[Data records]
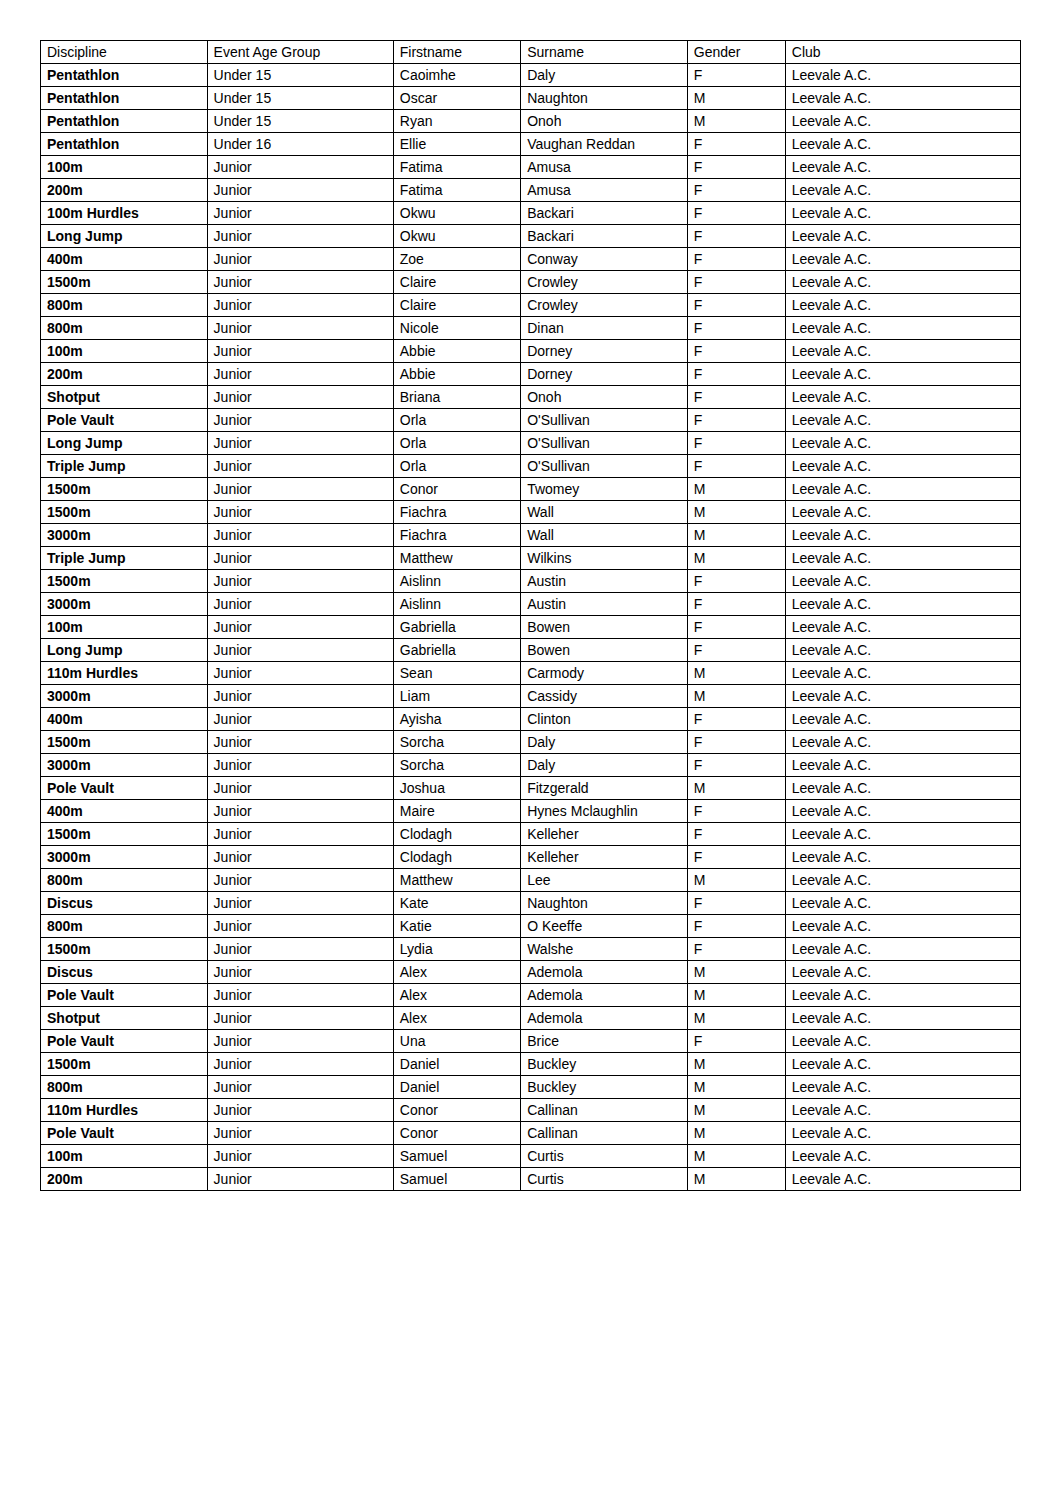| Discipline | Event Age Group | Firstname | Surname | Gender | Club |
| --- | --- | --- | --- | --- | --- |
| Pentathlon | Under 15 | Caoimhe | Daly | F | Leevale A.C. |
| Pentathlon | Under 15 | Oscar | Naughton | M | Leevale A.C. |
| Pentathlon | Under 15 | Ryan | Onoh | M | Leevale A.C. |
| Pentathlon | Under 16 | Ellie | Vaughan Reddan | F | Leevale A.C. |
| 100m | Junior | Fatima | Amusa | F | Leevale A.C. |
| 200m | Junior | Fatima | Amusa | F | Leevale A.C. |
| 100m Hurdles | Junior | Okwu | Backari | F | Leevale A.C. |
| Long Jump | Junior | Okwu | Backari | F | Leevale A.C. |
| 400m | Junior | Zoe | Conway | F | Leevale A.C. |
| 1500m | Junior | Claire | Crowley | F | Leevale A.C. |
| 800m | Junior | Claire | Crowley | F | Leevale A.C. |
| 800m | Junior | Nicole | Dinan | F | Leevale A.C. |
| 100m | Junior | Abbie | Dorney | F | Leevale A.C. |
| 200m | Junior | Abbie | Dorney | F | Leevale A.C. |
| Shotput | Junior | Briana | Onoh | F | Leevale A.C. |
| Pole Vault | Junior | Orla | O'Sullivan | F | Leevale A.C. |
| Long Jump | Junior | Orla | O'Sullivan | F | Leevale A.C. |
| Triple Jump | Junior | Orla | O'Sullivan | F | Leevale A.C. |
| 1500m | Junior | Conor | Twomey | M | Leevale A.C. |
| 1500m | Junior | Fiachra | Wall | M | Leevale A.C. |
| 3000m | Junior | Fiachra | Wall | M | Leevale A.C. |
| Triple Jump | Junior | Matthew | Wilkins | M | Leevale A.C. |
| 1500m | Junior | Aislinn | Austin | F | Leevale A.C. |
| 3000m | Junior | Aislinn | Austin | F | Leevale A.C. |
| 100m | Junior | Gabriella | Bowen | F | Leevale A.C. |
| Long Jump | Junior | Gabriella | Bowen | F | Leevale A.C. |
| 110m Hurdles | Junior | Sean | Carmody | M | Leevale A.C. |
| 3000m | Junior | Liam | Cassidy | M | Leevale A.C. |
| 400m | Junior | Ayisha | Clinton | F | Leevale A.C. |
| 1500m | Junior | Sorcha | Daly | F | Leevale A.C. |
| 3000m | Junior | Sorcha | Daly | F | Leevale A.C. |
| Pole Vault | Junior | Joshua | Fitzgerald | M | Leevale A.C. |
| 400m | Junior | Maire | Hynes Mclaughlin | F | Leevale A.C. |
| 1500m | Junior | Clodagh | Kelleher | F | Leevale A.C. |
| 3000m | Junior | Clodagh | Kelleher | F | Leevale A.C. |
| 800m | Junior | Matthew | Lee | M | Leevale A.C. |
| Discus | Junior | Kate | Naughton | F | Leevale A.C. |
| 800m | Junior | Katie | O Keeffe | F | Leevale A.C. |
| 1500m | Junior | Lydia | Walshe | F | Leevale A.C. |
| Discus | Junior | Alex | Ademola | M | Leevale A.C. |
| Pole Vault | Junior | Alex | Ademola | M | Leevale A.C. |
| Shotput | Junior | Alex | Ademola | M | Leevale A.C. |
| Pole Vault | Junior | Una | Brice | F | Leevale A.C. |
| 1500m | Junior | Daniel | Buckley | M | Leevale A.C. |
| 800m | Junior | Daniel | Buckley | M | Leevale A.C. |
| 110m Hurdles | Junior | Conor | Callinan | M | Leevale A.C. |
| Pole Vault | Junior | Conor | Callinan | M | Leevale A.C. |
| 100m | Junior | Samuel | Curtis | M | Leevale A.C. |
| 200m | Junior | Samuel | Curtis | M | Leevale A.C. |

- **How to complete this task**:
The lines to extract from the data above begin with the line containing "Onoh | M | Leevale A.C. |" and end with the line containing "1500m | Junior | Claire". Extract them exactly, including both.

- **Problem solution**:
| Pentathlon | Under 15 | Ryan | Onoh | M | Leevale A.C. |
| Pentathlon | Under 16 | Ellie | Vaughan Reddan | F | Leevale A.C. |
| 100m | Junior | Fatima | Amusa | F | Leevale A.C. |
| 200m | Junior | Fatima | Amusa | F | Leevale A.C. |
| 100m Hurdles | Junior | Okwu | Backari | F | Leevale A.C. |
| Long Jump | Junior | Okwu | Backari | F | Leevale A.C. |
| 400m | Junior | Zoe | Conway | F | Leevale A.C. |
| 1500m | Junior | Claire | Crowley | F | Leevale A.C. |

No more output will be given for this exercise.